When an individual thinks about forming a business, it is often in conjunction with a business partner or team and requires the development of some type of partnership or corporate formation. But what happens when you want to form a business of which you are the sole owner? This is called a sole proprietorship, and it is one of the easiest forms of business formation.
Creating a Sole Proprietorship
If you are self-employed, chances are you may have created a sole proprietorship without even knowing it. Individuals who are in business for themselves, such as artists, writers, photographers, or designers, are typically automatic sole proprietors. So are individuals who work as independent contractors for other entities, or salespersons who work entirely off commissions.
This is because, unlike a limited liability partnership or a corporation, sole proprietors are not required to register for any type of special status with the state, or file any particular paperwork. Instead, all you must do is identify yourself as a sole proprietor when you register your business with the state, as all businesses must do. This occurs when you apply for a business license or tax registration. As a sole proprietor, you may also need other official documentation from the state, including possible licenses to sell, if applicable, or particular zoning permits. If this is news to you, as an independent business owner, you are not alone.

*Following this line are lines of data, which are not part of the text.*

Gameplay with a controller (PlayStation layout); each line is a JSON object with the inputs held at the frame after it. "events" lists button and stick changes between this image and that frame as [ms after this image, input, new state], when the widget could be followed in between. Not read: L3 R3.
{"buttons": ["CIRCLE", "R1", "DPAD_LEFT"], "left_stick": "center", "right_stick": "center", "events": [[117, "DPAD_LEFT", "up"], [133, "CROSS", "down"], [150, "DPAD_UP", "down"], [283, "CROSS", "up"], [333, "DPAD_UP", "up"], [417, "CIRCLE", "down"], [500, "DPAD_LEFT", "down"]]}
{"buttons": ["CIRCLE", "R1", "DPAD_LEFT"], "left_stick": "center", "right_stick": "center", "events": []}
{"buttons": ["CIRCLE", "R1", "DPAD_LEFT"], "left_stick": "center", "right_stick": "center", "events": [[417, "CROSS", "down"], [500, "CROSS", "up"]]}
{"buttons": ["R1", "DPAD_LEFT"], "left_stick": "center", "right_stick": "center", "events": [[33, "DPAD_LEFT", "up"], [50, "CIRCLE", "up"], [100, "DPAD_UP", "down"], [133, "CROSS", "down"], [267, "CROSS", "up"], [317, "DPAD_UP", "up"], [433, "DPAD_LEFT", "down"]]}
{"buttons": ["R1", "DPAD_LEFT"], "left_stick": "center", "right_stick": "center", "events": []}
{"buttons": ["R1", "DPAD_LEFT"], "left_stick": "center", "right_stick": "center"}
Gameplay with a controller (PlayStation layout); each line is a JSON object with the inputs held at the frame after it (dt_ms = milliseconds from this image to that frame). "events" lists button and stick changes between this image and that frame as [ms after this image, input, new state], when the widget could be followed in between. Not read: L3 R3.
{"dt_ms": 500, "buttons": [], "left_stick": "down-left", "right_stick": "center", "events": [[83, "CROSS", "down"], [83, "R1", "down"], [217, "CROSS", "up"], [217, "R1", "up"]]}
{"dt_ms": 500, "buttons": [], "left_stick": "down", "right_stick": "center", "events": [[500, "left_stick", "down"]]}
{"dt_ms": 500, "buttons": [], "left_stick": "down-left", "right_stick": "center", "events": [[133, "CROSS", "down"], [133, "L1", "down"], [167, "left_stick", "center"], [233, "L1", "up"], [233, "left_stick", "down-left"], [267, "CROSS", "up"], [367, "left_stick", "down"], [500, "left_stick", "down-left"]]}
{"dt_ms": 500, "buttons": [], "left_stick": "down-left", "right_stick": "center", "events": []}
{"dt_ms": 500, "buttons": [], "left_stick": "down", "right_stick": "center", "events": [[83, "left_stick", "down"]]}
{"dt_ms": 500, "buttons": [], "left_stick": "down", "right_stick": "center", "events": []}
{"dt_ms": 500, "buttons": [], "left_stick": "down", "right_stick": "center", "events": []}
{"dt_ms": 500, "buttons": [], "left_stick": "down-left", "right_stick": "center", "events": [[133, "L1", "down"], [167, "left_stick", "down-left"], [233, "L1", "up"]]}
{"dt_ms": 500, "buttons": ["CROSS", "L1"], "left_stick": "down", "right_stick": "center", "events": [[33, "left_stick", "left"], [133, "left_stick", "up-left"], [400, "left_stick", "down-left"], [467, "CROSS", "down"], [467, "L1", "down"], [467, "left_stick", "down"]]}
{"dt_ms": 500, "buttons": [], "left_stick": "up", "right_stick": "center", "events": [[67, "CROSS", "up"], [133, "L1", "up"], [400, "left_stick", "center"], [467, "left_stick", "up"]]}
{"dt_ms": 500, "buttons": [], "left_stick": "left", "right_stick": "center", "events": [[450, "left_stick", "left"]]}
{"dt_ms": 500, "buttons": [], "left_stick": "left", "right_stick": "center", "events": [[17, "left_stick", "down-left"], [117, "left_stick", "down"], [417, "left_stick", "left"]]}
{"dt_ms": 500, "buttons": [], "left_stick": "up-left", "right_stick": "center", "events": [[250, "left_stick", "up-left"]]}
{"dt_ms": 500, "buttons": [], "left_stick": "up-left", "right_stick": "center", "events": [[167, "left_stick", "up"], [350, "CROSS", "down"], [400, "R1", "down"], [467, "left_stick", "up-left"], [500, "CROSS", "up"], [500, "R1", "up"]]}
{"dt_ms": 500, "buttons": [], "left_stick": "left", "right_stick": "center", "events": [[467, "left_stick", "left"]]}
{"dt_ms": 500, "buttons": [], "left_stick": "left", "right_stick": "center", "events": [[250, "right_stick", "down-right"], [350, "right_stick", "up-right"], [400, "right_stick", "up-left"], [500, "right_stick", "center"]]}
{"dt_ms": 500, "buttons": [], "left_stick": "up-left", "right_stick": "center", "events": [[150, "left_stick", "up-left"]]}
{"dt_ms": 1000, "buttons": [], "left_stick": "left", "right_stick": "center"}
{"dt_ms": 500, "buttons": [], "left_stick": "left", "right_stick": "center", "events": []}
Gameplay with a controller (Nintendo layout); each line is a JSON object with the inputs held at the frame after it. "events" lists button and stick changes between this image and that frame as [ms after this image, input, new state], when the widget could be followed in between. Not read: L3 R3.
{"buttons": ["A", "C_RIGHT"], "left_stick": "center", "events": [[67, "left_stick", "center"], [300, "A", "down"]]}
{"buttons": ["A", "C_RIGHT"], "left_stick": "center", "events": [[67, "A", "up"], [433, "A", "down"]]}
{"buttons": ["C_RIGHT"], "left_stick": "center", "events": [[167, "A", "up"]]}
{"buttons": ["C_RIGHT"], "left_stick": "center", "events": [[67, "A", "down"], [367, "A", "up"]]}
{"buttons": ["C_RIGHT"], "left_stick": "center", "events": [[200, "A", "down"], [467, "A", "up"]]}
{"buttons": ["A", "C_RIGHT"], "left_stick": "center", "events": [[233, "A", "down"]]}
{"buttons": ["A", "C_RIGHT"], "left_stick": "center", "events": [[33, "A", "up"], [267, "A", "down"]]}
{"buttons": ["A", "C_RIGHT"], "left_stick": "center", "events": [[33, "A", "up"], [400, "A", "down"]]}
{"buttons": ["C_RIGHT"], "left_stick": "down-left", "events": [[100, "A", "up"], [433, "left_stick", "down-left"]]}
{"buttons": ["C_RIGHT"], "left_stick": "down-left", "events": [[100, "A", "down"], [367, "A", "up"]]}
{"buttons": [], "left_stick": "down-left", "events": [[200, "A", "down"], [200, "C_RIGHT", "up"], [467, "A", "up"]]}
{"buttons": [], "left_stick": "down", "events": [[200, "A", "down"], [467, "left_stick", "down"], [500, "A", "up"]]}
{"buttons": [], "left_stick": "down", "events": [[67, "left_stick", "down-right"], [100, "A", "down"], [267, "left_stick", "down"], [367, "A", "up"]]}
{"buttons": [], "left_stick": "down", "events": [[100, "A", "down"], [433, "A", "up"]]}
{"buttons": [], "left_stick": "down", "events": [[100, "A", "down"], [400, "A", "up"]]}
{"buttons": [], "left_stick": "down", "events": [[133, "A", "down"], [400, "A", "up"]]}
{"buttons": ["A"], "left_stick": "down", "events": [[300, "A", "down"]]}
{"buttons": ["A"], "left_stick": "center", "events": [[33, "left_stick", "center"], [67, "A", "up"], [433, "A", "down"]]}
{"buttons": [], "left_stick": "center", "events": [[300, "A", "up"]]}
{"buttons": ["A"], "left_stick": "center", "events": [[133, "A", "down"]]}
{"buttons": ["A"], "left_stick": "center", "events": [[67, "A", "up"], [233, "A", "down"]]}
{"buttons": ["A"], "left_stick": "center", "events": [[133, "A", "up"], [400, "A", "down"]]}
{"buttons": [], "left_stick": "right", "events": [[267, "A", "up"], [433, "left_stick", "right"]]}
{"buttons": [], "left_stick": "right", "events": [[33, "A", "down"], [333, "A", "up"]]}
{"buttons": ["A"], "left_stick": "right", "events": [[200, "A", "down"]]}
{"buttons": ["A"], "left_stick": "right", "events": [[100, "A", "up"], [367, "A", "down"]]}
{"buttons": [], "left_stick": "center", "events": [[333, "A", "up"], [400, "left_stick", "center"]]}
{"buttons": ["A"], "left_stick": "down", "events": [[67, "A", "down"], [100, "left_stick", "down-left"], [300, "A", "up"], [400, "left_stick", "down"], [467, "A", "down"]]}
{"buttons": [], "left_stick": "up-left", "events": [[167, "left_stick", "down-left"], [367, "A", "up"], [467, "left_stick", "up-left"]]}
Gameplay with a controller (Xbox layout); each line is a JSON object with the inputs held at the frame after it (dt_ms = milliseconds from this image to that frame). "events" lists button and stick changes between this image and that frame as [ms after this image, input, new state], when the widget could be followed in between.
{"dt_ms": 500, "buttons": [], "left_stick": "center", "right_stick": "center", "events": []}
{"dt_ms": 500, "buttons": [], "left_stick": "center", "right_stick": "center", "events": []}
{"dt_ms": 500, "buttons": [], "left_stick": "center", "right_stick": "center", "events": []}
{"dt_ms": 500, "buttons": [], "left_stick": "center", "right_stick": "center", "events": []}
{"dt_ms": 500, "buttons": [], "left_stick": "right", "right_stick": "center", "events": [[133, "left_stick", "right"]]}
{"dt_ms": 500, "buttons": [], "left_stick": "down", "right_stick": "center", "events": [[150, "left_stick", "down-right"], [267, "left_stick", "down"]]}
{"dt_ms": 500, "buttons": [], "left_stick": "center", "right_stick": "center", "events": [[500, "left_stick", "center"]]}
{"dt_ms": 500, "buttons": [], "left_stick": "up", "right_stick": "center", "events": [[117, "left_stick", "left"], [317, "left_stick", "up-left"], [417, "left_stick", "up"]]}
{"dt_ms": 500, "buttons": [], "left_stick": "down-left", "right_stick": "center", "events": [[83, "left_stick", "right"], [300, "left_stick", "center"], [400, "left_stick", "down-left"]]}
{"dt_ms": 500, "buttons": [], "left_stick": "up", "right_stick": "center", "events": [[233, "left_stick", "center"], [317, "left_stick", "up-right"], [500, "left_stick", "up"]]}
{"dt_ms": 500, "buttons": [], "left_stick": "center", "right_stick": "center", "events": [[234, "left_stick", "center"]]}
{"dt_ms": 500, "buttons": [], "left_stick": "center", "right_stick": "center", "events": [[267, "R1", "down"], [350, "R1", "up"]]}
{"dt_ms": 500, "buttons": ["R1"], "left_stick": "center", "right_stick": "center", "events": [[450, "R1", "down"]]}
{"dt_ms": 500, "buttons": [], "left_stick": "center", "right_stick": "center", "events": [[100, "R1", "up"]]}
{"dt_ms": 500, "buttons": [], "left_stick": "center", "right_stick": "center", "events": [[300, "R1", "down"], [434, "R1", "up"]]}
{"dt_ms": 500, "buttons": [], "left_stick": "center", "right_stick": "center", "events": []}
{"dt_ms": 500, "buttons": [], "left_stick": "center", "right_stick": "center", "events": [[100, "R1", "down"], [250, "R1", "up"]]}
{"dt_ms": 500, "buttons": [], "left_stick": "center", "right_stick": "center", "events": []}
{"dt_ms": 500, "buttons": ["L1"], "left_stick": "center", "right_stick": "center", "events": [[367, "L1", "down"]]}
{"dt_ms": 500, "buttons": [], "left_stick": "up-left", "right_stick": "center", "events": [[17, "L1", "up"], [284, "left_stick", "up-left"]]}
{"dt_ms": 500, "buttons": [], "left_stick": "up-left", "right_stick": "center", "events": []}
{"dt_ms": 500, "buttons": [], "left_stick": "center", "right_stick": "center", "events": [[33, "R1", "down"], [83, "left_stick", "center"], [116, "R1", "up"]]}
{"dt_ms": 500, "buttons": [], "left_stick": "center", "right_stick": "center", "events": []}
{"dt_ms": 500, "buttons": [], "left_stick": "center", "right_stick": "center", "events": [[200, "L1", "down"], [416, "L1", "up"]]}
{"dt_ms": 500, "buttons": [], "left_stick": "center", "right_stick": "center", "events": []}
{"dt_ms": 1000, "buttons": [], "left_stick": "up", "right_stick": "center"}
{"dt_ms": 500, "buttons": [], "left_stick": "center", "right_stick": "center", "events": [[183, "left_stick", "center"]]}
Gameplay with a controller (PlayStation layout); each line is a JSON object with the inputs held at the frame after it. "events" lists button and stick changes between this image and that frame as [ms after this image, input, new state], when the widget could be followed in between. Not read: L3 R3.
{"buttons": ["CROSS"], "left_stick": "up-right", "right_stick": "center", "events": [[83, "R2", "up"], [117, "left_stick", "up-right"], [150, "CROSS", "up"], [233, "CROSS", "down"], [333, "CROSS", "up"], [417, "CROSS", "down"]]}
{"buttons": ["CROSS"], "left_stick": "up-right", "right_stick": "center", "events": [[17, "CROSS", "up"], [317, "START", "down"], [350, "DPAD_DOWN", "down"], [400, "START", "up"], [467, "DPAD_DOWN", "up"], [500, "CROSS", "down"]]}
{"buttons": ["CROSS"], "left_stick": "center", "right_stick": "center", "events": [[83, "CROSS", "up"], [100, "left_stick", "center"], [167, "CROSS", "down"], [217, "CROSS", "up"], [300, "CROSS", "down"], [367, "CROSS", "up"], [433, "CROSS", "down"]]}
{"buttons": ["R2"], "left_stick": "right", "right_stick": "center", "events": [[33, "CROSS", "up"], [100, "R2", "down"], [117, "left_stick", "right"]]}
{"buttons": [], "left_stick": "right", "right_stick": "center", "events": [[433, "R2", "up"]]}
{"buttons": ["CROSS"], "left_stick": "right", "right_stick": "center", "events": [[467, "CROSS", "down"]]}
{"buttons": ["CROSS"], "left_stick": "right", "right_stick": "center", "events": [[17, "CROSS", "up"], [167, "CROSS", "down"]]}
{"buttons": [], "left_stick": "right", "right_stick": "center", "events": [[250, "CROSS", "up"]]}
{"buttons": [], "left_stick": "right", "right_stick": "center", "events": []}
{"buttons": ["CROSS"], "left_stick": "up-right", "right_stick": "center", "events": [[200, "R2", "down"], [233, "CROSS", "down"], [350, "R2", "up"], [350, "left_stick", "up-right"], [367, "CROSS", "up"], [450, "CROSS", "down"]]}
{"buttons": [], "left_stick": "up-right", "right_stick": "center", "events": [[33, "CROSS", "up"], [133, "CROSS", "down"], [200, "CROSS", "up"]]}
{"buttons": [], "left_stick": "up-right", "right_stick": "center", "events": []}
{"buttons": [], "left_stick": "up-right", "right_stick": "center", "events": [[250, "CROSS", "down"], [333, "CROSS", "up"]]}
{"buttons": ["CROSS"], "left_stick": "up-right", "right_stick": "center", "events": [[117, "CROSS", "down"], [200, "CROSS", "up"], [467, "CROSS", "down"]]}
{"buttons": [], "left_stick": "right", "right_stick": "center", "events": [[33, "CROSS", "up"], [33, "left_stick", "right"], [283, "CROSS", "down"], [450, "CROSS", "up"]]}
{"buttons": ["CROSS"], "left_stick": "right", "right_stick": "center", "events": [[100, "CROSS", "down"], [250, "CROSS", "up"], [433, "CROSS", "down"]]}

Many sole proprietors of small businesses are not aware of registration requirements. However, it is important to know that, should you be caught, penalties can be imposed for failure to register.
Liability and the Sole Proprietor
Unlike limited liability partnerships and corporations, sole proprietors do have personal liability for the debts of their business. This means that any assets you own as an individual, such as a home, car, or retirement account, can become subject to creditors if your business does not pay its debts or is subject to a judgment by a court after a lawsuit. For instance, if your business takes out a loan of $10,000, but, when it comes due, your business only has $5,000 in assets, the bank or creditor can come after you for the remaining $5,000 and may take it from your personal bank accounts. This is a very serious ramification of operating as a sole proprietorship and is a factor to consider when contemplating whether to operate as a corporation or a sole proprietorship. While corporate status comes with a great deal more paperwork and requirements, it also protects you and your loved ones from financial risk if something goes wrong with your business.
Sole Proprietorships and Taxes
Another factor to consider in business formation is how taxes will be treated. For instance, certain forms of corporations allow business owners to avoid double taxation on certain business profits. For sole proprietors, there is no separation between the taxes of the sole proprietorship and the taxes of the owner. Instead, all business profits are treated as the income of the owner. This makes taxation relatively straightforward, since business income is simply reported on one’s personal taxes. While this may seem odd, it is grounded in the same reasoning as personal liability for debts of the business. The sole proprietorship and the owner are considered one and the same.